Choosing your Schools Engagement Metrics

Choosing your Schools Engagement Metrics

Original article by relationshipone.com – https://www.relationshipone.com/blog/calculating-the-top-10-marketing-metrics-your-c-suite-actually-cares-about/

“Marketing Measurement is the 1 percent of effort that is the 99 percent of value for justifying spending in the future.”
Mark Jeffery, Kellogg School of Management

For the average modern marketer, there are a million things you could be spending your time on. One day, it’s developing a nurturing campaign and the next it’s updating the website with the latest product changes. With all the demands on our time, we need to make sure we’re focusing our efforts on the things that really matter to business growth. At the end of the day, your boss’s boss doesn’t care that you wrote a killer subject line that bumped open rates by 20%. He/she wants to know how well the business is doing, and it’s your job to provide this information.

There are countless articles written about which metrics you should be looking at in order to make business decisions, but they never seem to tell you how to actually calculate these must-have metrics.

If you’re going to give the executive team data they want, you have to know how to calculate what they need. It’s all about getting your mind around the data – concrete, objective metrics that show the impact to the bottom line. Once you grasp what the metrics are telling you, the story behind the data begins to emerge.

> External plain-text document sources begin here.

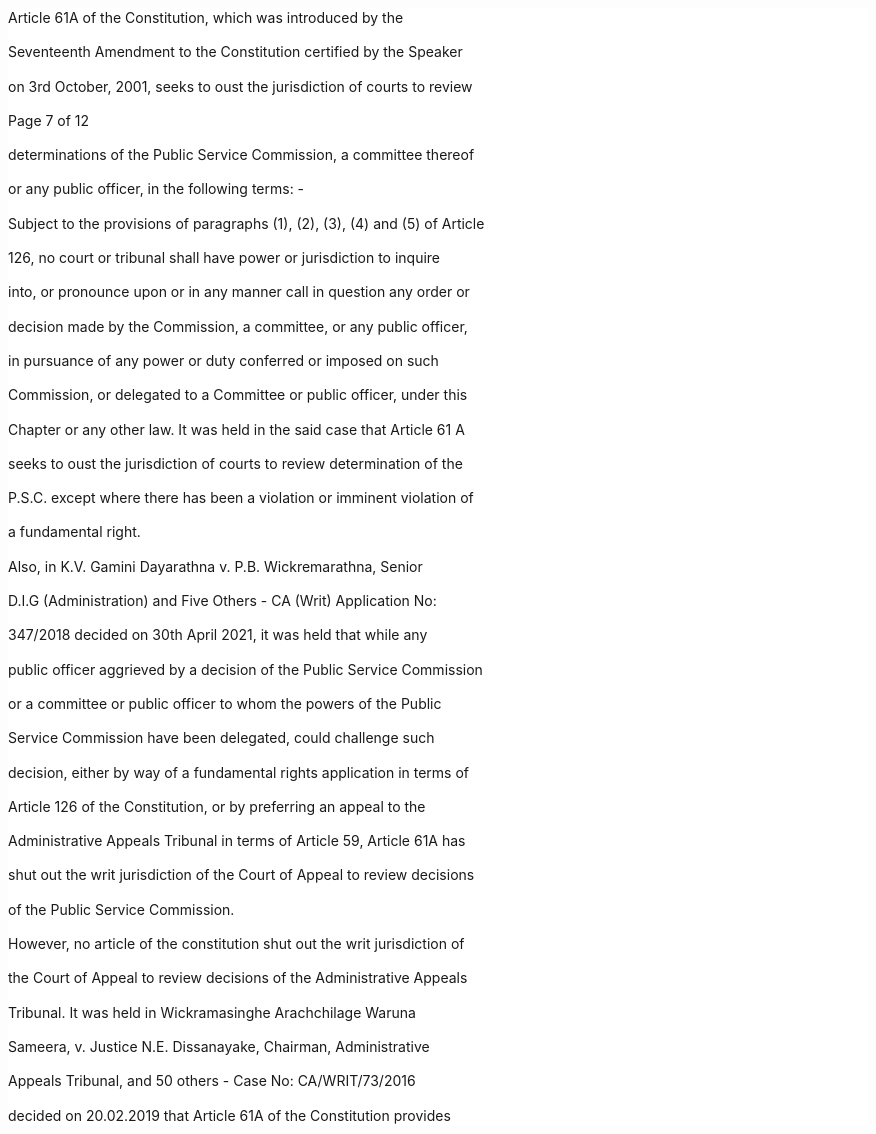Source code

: Article 61A of the Constitution, which was introduced by the

Seventeenth Amendment to the Constitution certified by the Speaker

on 3rd October, 2001, seeks to oust the jurisdiction of courts to review

Page 7 of 12

determinations of the Public Service Commission, a committee thereof

or any public officer, in the following terms: -

Subject to the provisions of paragraphs (1), (2), (3), (4) and (5) of Article

126, no court or tribunal shall have power or jurisdiction to inquire

into, or pronounce upon or in any manner call in question any order or

decision made by the Commission, a committee, or any public officer,

in pursuance of any power or duty conferred or imposed on such

Commission, or delegated to a Committee or public officer, under this

Chapter or any other law. It was held in the said case that Article 61 A

seeks to oust the jurisdiction of courts to review determination of the

P.S.C. except where there has been a violation or imminent violation of

a fundamental right.

Also, in K.V. Gamini Dayarathna v. P.B. Wickremarathna, Senior

D.I.G (Administration) and Five Others - CA (Writ) Application No:

347/2018 decided on 30th April 2021, it was held that while any

public officer aggrieved by a decision of the Public Service Commission

or a committee or public officer to whom the powers of the Public

Service Commission have been delegated, could challenge such

decision, either by way of a fundamental rights application in terms of

Article 126 of the Constitution, or by preferring an appeal to the

Administrative Appeals Tribunal in terms of Article 59, Article 61A has

shut out the writ jurisdiction of the Court of Appeal to review decisions

of the Public Service Commission.

However, no article of the constitution shut out the writ jurisdiction of

the Court of Appeal to review decisions of the Administrative Appeals

Tribunal. It was held in Wickramasinghe Arachchilage Waruna

Sameera, v. Justice N.E. Dissanayake, Chairman, Administrative

Appeals Tribunal, and 50 others - Case No: CA/WRIT/73/2016

decided on 20.02.2019 that Article 61A of the Constitution provides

1. Marketing-Sourced Revenue

The exact definition of “marketing-sourced” will vary by company and industry, but this high-level metric is critical to understanding whether and by how much marketing efforts are resulting in paying customers. To determine this figure, your company needs to agree on an internal revenue attribution model. First-touch and last-touch are common ones, along with other customized models such as date-weighted or revenue-weighted attribution. Marketing-sourced revenue is the sum total of all opportunities that are touched by marketing assets under your attribution model. Once you have this figure, an even better metric is to calculate the percentage of total revenue touched by marketing:

Marketing-Sourced Revenue     x 100

Total revenue

2. Return on Investment (ROI)

As a corollary to Marketing-Sourced Revenue, companies are (and should be!) asking if investments in marketing yield revenue. ROI can be measured at a topline level or at a granular level (e.g. by campaign), and everything in between. The formula we see most often is:

((Revenue)                        -1)   x 100

((Initial Investment)         )

3. Conversion Rates by Stage

Conversion rates are critical to understanding how many leads are generated, how many convert to sales-qualified leads, and then to opportunities, and how many of those opportunities convert to wins. The common way to calculate these rates is to simply divide the number of opportunities that have reached the further stage by the number of the initial stage, as in:

Number of opportunities    x 100

Number of leads

4. Conversion Rates by Lead Source

One particularly useful way to view conversion rates is by lead source. This allows marketers to better focus their efforts where returns are greatest. This is the same calculation as above, but by lead source, which allows for comparison across lead sources.

5. Conversion Velocity

A corollary to Conversion Rates by Lead Source is Conversion Velocity, which is a measurement of how quickly leads are converted to opportunities and how quickly opportunities are closed. Velocity is measured as the duration of a lead/opportunity/etc. within a pre-defined time period. For example, to measure lead to opportunity conversion velocity, you would measure the difference between the opportunity create date and the lead create date. This is equivalent to the amount of time the lead spent in the lead stage before it was converted.

6. Opportunity Pipeline

Every company’s goal is to have a healthy pipeline of opportunities. Understanding the Opportunity Pipeline will aid marketing in determining how many leads need to be generated to support sales in reaching their goals. In our experience, the best way to measure the Opportunity Pipeline is to view the different stages of leads by the expected close date. This can be viewed by the total number of opportunities but more typically by expected revenues.

7. Lead Quality

Marketing’s purpose has become much more sophisticated than simply collecting leads. It’s vital to understand and measure the quality of the leads generated. Tracking the percentage of Marketing Qualified Leads (MQLs) provides marketers with a metric to communicate how they are enabling sales and company growth. Each firm will define MQLs differently. Here’s the lead quality formula:

MQLs             x 100

Total Leads

8. Lead Scoring Distribution

Lead score distribution is an equally important metric to understand marketing effectiveness. To determine effectiveness of your scoring model, add conversion rates by lead score to ensure that high quality leads are, in fact, closing at higher rates. To calculate the distribution, simply measure the number of leads at each stage.

9. Cost per Lead (CPL)

Similar to measuring campaign ROI, marketers need to understand the overall cost to generate one lead, and how this metric changes over time and/or across lead sources. Typically, CPL is measured at the campaign level (which allows for comparison across campaigns), but can be calculated at any level. Here’s how you would determine it at the campaign level:

Campaign Cost (£)

Number of Leads Generated

10. Won Amounts per Lead/Opp/WonOpp

Now that we understand how much it costs to generate each lead, measuring won amounts per lead (or opportunity, etc.) “closes the loop” by measuring what the expected return on a lead is. Hopefully this figure is higher than the CPL, otherwise each lead is costing you more to generate than its expected revenues. Use this formula:

Won Amount (£)

Total Leads Generated

An important thing to consider regarding marketing analytics is to consistently set goals for each metric. Doing so enables users to show trends for those metrics over time and helps identify areas of operations that need improvement.